In August 2004, Jimmy Krakouer was released on parole from a Perth gaol. He'd served a total of 8 years and 3 months in gaol, after being convicted of drug trafficking. Krakouer's story, along with that of his brother Phil is told in a new book by Sean Gorman, titled Brotherboys. It's a sad tale really, for it's impossible to escape the fact that jimmy, for all his sins, suffered as a consequence of being a black. From the football field to the courts Jimmy Krakouer was a man whose defiance did him no good. Rather than canvass all the ideas in the book I'll recall a little story about Jimmy from the old VFA days that reflects the kind of bloke he is.

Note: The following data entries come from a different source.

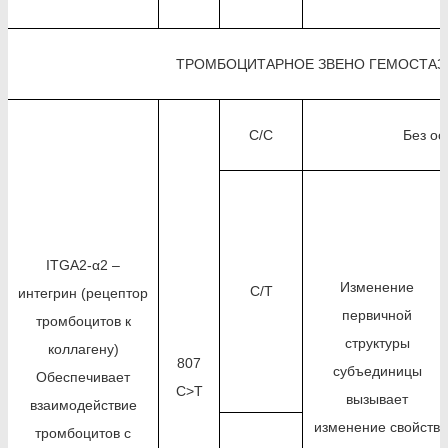
ТРОМБОЦИТАРНОЕ ЗВЕНО ГЕМОСТАЗ
C/C
Без ос
ITGA2-α2 –
Изменение
C/T
интегрин (рецептор
первичной
тромбоцитов к
структуры
коллагену)
807
субъединицы
Обеспечивает
C>T
вызывает
взаимодействие
изменение свойств
тромбоцитов с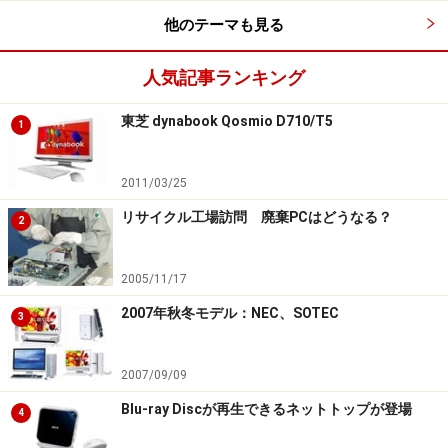
他のテーマも見る
人気記事ランキング
東芝 dynabook Qosmio D710/T5
1
2011/03/25
リサイクル工場訪問 廃棄PCはどうなる？
2
2005/11/17
2007年秋冬モデル：NEC、SOTEC
3
2007/09/09
Blu-ray Discが再生できるネットトップが登場
4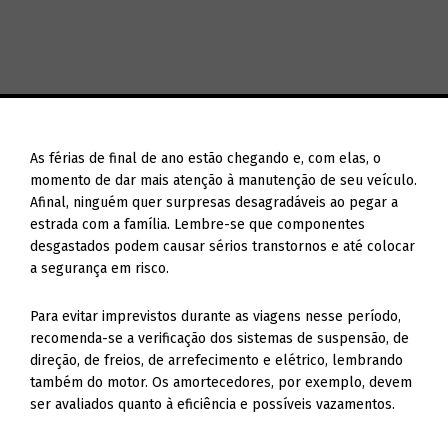
As férias de final de ano estão chegando e, com elas, o
momento de dar mais atenção à manutenção de seu veículo.
Afinal, ninguém quer surpresas desagradáveis ao pegar a
estrada com a família. Lembre-se que componentes
desgastados podem causar sérios transtornos e até colocar
a segurança em risco.
Para evitar imprevistos durante as viagens nesse período,
recomenda-se a verificação dos sistemas de suspensão, de
direção, de freios, de arrefecimento e elétrico, lembrando
também do motor. Os amortecedores, por exemplo, devem
ser avaliados quanto à eficiência e possíveis vazamentos.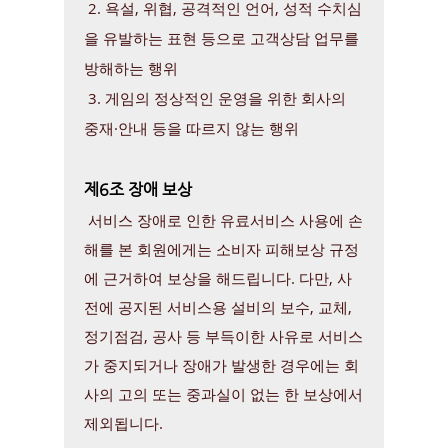
2. 욕설, 위협, 공격적인 언어, 성적 수치심
을 유발하는 표현 등으로 고객상담 업무를
방해하는 행위
3. 게임의 정상적인 운영을 위한 회사의
중재·안내 등을 따르지 않는 행위
제6조 장애 보상
서비스 장애로 인한 유료서비스 사용에 손
해를 본 회원에게는 소비자 피해보상 규정
에 근거하여 보상을 해드립니다. 다만, 사
전에 공지된 서비스용 설비의 보수, 교체,
정기점검, 공사 등 부득이한 사유로 서비스
가 중지되거나 장애가 발생한 경우에는 회
사의 고의 또는 중과실이 없는 한 보상에서
제외됩니다.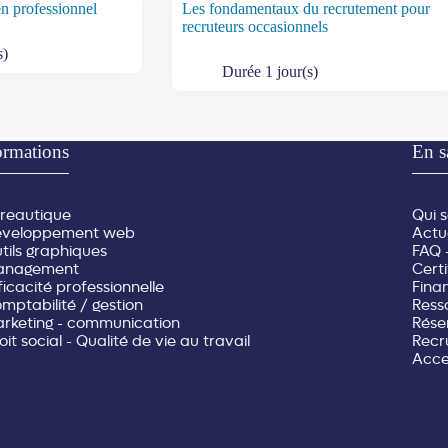
en professionnel
Les fondamentaux du recrutement pour
recruteurs occasionnels
s)
Durée 1 jour(s)
rmations
En s
reautique
Qui 
veloppement web
Actu
tils graphiques
FAQ 
anagement
Certi
ficacité professionnelle
Fina
mptabilité / gestion
Ress
rketing - communication
Rése
oit social - Qualité de vie au travail
Recr
Acces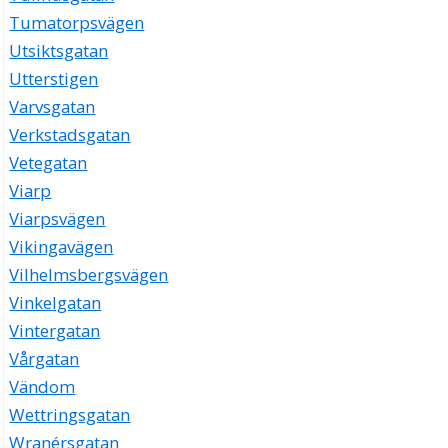
Tumatorpsvägen
Utsiktsgatan
Utterstigen
Varvsgatan
Verkstadsgatan
Vetegatan
Viarp
Viarpsvägen
Vikingavägen
Vilhelmsbergsvägen
Vinkelgatan
Vintergatan
Vårgatan
Vändom
Wettringsgatan
Wranérsgatan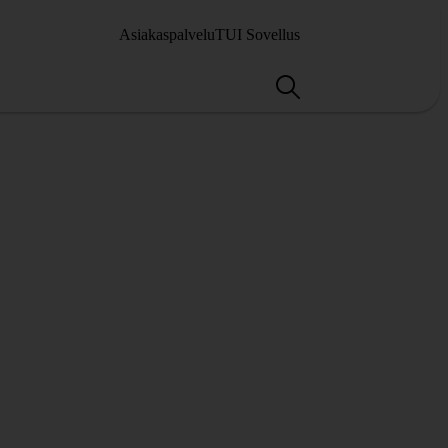
Asiakaspalvelu
TUI Sovellus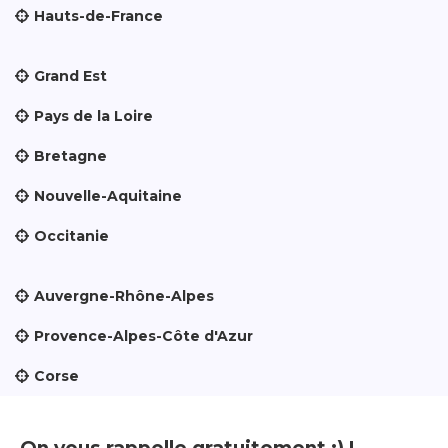
Hauts-de-France
Grand Est
Pays de la Loire
Bretagne
Nouvelle-Aquitaine
Occitanie
Auvergne-Rhône-Alpes
Provence-Alpes-Côte d'Azur
Corse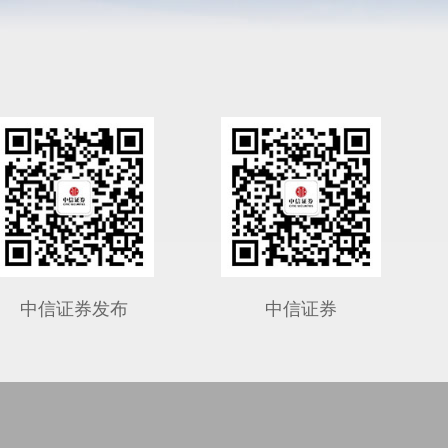
中信证券发布
中信证券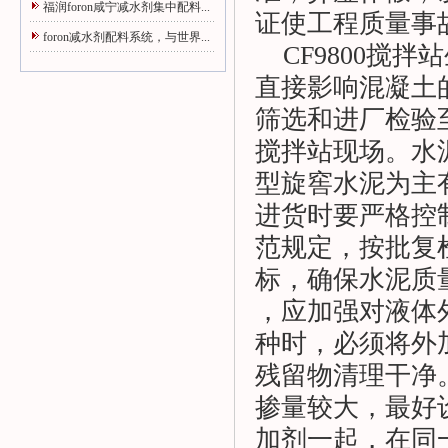
福润foron咸宁减水剂集中配料...
证使工程质量事
foron减水剂配料系统，与世界...
CF9800搅拌
直接影响混凝土
筛选和进厂检验
搅拌站现场。水
型旋窖水泥为主
进货时要严格控
范规定，按批复
标，确保水泥质
，应加强对液体
种时，必须将外
残留物清理干净
掺量较大，最好
加剂一起，在同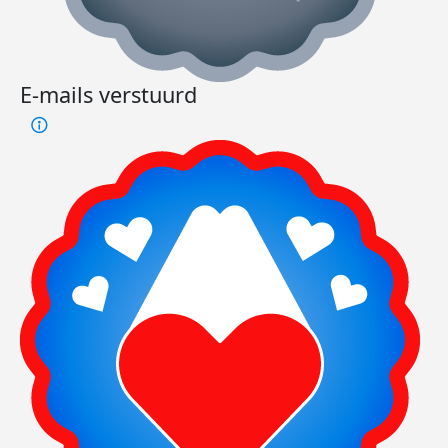
E-mails verstuurd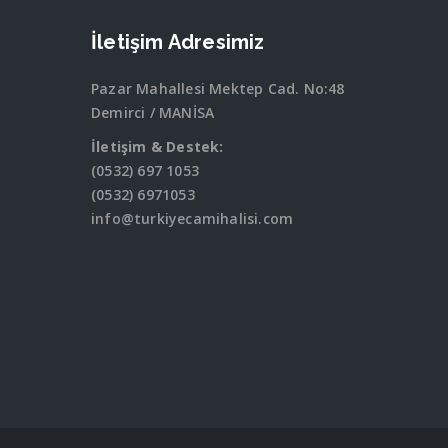
İletişim Adresimiz
Pazar Mahallesi Mektep Cad. No:48
Demirci / MANİSA
İletişim & Destek:
(0532) 697 1053
(0532) 6971053
info@turkiyecamihalisi.com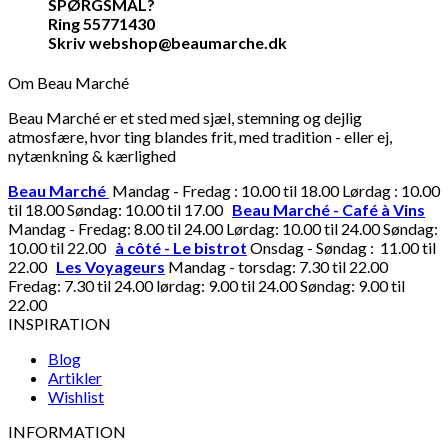
SPØRGSMÅL?
Ring 55771430
Skriv webshop@beaumarche.dk
Om Beau Marché
Beau Marché er et sted med sjæl, stemning og dejlig
atmosfære, hvor ting blandes frit, med tradition - eller ej,
nytænkning & kærlighed
Beau Marché
Mandag - Fredag : 10.00 til 18.00 Lørdag : 10.00
til 18.00 Søndag: 10.00 til 17.00
Beau Marché - Café à Vins
Mandag - Fredag: 8.00 til 24.00 Lørdag: 10.00 til 24.00 Søndag:
10.00 til 22.00
à côté - Le bistrot
Onsdag - Søndag : 11.00 til
22.00
Les Voyageurs
Mandag - torsdag: 7.30 til 22.00
Fredag: 7.30 til 24.00 lørdag: 9.00 til 24.00 Søndag: 9.00 til
22.00
INSPIRATION
Blog
Artikler
Wishlist
INFORMATION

In the mid 80s Jimmy's brother Andrew was playing with Sandringham and was picked for the game against Coburg at the City Oval. I was coaching Coburg. It was peasant sunny day with a big, vocal crowd. Krakouer was only a youngster, but he was a stunning player capable of kicking brilliant goals. Brian Allison, a local bloke who'd played with Essendon U19s before crossing to Coburg in 1981, had been given the task of looking after Krakouer. A tough and skilful player, who went on to play state football with the VFA and was a member of the 88/89 premiership sides, Allison wasn't averse to throwing a punch.

From the first bounce, Allison's attention to Krakouer had the crowd roaring. A few more scuffles and a touch of brilliance from the Krakouer boy and it was a traditional take-no-prisoners VFA stoush. As always there were plenty of Krakouer relatives and friends on the terraces watching every move made by the young Krakouer and his 'tagger'. At quarter-time, Jimmy Krakouer decided he'd let Allison know just what he thought about his tactics. As the crowds left the huddle Krakouer made a beeline for the Coburg player. Words were exchanged and fists were raised, as the Krakouer family appeared to encircle Allison and the players in his vicinity. With his head characteristically tilted and in a quiet voice he gave Allison some advice. 'Touch my brother again and I'll be looking for you'.

'Listen Jimmy, Brian Allison's quite capable of taking you,' I said, when I caught sight of the impending fracas. Jimmy looked my way but didn't say a word. He only had eyes for Allison. Fortunately, that was as far as it went. Still it added an interesting dimension to the saga of brotherly love. Those were the days.